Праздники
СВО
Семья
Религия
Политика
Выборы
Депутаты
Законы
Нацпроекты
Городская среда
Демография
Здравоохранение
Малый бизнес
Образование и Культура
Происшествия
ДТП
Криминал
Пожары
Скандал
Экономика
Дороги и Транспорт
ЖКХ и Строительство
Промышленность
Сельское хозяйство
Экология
—————
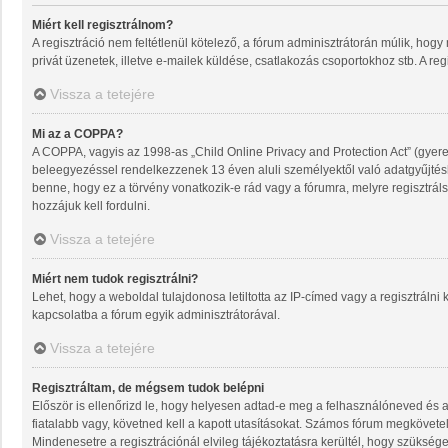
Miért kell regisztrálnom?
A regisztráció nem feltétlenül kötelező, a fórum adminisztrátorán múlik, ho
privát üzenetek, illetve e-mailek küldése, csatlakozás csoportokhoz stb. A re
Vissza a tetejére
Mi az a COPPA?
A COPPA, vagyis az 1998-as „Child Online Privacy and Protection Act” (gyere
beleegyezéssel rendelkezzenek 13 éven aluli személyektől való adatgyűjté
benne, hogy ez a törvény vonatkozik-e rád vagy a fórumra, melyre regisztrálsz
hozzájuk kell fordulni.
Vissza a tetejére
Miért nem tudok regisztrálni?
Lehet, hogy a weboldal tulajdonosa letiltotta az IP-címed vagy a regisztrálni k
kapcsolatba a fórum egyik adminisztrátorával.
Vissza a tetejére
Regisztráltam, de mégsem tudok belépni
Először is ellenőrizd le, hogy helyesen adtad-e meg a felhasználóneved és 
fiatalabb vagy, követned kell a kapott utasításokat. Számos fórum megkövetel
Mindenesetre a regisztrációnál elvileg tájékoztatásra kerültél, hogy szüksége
—————
__Goal of the exercise__:
How many lines of the records contain the string "hogy"? Case counts. Reply with the number only.

__Answer space__:
4